Rebecca Faulkenberry and Reeve Carney in "Spider-Man: Turn Off the Dark," at the Foxwoods Theatre. With an acrimonious lawsuit resolved, now everyone can kiss and make-up.
Julie Taymor and producers of Broadway’s “Spider-Man: Turn Off the Dark” have settled their long-standing dispute over her 2011 dismissal from the pricey, accident-plagued musical, according to a joint statement released by the two parties Wednesday.
The agreement resolves Taymor’s allegations against 8 Legged Productions in connection with her work on the book of the musical -- at $75 million, the most expensive in Broadway history -- with respect to both the current New York staging and any future productions.
Settlement terms weren’t released, though sources close to Taymor told The New York Times that she could reap “significant” income from the deal if “Spider-Man” continues to be a lucrative property.
In a statement, Taymor said: “I’m pleased to have reached an agreement and hope for the continued success of ‘Spider-Man,’ both on Broadway and beyond.”
Michael Cohl and Jeremiah Harris of 8 Legged Productions said: “We’re happy to put all this behind us.”
Taymor, the musical’s original director, was fired in March 2011 over creative differences during a lengthy period of preview performances.
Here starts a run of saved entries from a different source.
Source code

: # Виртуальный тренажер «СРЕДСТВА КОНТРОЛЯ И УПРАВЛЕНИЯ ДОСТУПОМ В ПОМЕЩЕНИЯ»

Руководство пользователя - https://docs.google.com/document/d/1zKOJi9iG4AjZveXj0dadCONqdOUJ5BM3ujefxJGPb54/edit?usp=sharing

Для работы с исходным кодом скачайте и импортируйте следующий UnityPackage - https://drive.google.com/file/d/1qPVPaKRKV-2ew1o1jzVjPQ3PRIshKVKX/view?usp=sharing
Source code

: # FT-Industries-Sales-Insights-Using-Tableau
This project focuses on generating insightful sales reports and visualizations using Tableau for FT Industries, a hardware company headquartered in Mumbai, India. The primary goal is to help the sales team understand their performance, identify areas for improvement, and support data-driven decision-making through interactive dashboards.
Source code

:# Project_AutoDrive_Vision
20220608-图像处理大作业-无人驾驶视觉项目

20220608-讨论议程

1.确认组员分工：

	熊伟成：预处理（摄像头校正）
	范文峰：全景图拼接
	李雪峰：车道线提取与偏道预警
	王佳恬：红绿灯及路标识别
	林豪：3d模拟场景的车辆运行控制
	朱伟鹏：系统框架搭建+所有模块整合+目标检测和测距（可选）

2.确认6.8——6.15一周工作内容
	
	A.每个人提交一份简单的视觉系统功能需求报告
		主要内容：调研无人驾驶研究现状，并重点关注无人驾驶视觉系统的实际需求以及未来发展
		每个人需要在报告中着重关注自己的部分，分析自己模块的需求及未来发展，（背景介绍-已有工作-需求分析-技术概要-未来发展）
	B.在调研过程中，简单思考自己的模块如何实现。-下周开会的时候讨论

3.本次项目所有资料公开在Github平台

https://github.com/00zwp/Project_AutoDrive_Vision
She filed suit against the “Spider-Man” producers in November 2011, claiming they violated her creative rights.
Two months later, producers countersued, claiming that Taymor refused “to fulfill her contractual obligations, declaring that she could not and would not do the jobs that she was contracted to do.”
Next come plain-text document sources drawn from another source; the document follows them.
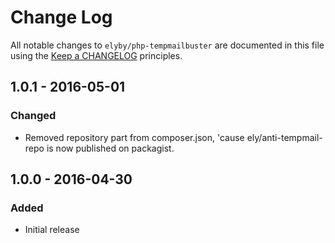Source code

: # Change Log

All notable changes to `elyby/php-tempmailbuster` are documented in this file using the
[Keep a CHANGELOG](http://keepachangelog.com/) principles.

## 1.0.1 - 2016-05-01

### Changed
* Removed repository part from composer.json, 'cause ely/anti-tempmail-repo is now published on packagist.

## 1.0.0 - 2016-04-30

### Added
* Initial release
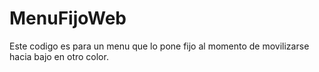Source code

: # MenuFijoWeb
Este codigo es para un menu que lo pone fijo al momento de movilizarse hacia bajo en otro color.
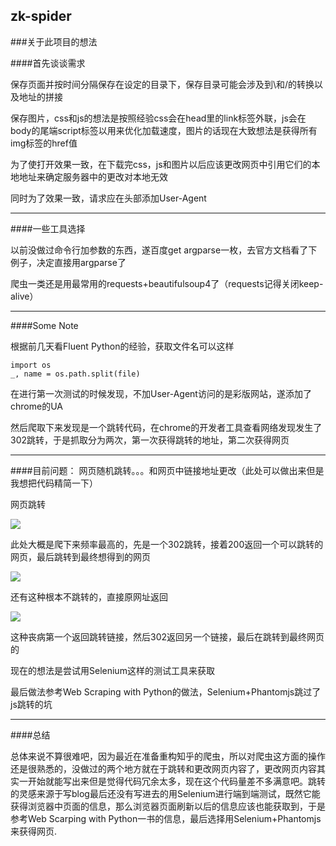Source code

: ## zk-spider

###关于此项目的想法

####首先谈谈需求

保存页面并按时间分隔保存在设定的目录下，保存目录可能会涉及到\和/的转换以及地址的拼接

保存图片，css和js的想法是按照经验css会在head里的link标签外联，js会在body的尾端script标签以用来优化加载速度，图片的话现在大致想法是获得所有img标签的href值

为了使打开效果一致，在下载完css，js和图片以后应该更改网页中引用它们的本地地址来确定服务器中的更改对本地无效

同时为了效果一致，请求应在头部添加User-Agent

-----

####一些工具选择

以前没做过命令行加参数的东西，遂百度get argparse一枚，去官方文档看了下例子，决定直接用argparse了

爬虫一类还是用最常用的requests+beautifulsoup4了（requests记得关闭keep-alive）


-----
####Some Note

根据前几天看Fluent Python的经验，获取文件名可以这样

    import os  
    _, name = os.path.split(file)

在进行第一次测试的时候发现，不加User-Agent访问的是彩版网站，遂添加了chrome的UA

然后爬取下来发现是一个跳转代码，在chrome的开发者工具查看网络发现发生了302跳转，于是抓取分为两次，第一次获得跳转的地址，第二次获得网页

------

####目前问题：
网页随机跳转。。。和网页中链接地址更改（此处可以做出来但是我想把代码精简一下）

网页跳转

![](http://7qnaxb.com1.z0.glb.clouddn.com/mark1.png)

此处大概是爬下来频率最高的，先是一个302跳转，接着200返回一个可以跳转的网页，最后跳转到最终想得到的网页

![](http://7qnaxb.com1.z0.glb.clouddn.com/mark2.png)

还有这种根本不跳转的，直接原网址返回

![](http://7qnaxb.com1.z0.glb.clouddn.com/mark3.png)

这种丧病第一个返回跳转链接，然后302返回另一个链接，最后在跳转到最终网页的

现在的想法是尝试用Selenium这样的测试工具来获取

最后做法参考Web Scraping with Python的做法，Selenium+Phantomjs跳过了js跳转的坑

------

####总结

总体来说不算很难吧，因为最近在准备重构知乎的爬虫，所以对爬虫这方面的操作还是很熟悉的，没做过的两个地方就在于跳转和更改网页内容了，更改网页内容其实一开始就能写出来但是觉得代码冗余太多，现在这个代码量差不多满意吧。跳转的灵感来源于写blog最后还没有写进去的用Selenium进行端到端测试，既然它能获得浏览器中页面的信息，那么浏览器页面刷新以后的信息应该也能获取到，于是参考Web Scarping with Python一书的信息，最后选择用Selenium+Phantomjs来获得网页.

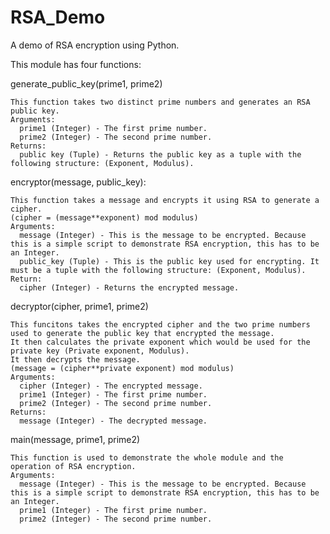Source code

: # RSA_Demo
A demo of RSA encryption using Python.

This module has four functions:
  
  generate_public_key(prime1, prime2)
    
    This function takes two distinct prime numbers and generates an RSA public key. 
    Arguments:
      prime1 (Integer) - The first prime number.
      prime2 (Integer) - The second prime number.
    Returns:
      public key (Tuple) - Returns the public key as a tuple with the following structure: (Exponent, Modulus).
      
  encryptor(message, public_key):
    
    This function takes a message and encrypts it using RSA to generate a cipher.
    (cipher = (message**exponent) mod modulus)
    Arguments:
      message (Integer) - This is the message to be encrypted. Because this is a simple script to demonstrate RSA encryption, this has to be an Integer.
      public_key (Tuple) - This is the public key used for encrypting. It must be a tuple with the following structure: (Exponent, Modulus).
    Return:
      cipher (Integer) - Returns the encrypted message.
  
  decryptor(cipher, prime1, prime2)
    
    This funcitons takes the encrypted cipher and the two prime numbers used to generate the public key that encrypted the message.
    It then calculates the private exponent which would be used for the private key (Private exponent, Modulus).
    It then decrypts the message.
    (message = (cipher**private exponent) mod modulus)
    Arguments:
      cipher (Integer) - The encrypted message.
      prime1 (Integer) - The first prime number.
      prime2 (Integer) - The second prime number.        
    Returns:
      message (Integer) - The decrypted message.
        
  main(message, prime1, prime2)
    
    This function is used to demonstrate the whole module and the operation of RSA encryption.
    Arguments:
      message (Integer) - This is the message to be encrypted. Because this is a simple script to demonstrate RSA encryption, this has to be an Integer.
      prime1 (Integer) - The first prime number.
      prime2 (Integer) - The second prime number.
Playbill.com offers a complete timeline of the whole tangled web.
In part because of its sophisticated aerial stunts, “Spider-Man” has higher weekly operating costs than most Broadway musicals. With the litigation resolved, producers will have an easier time planning future versions here and abroad.
According to the Times, they’ve been eyeing Las Vegas, London and Hamburg as possible locales.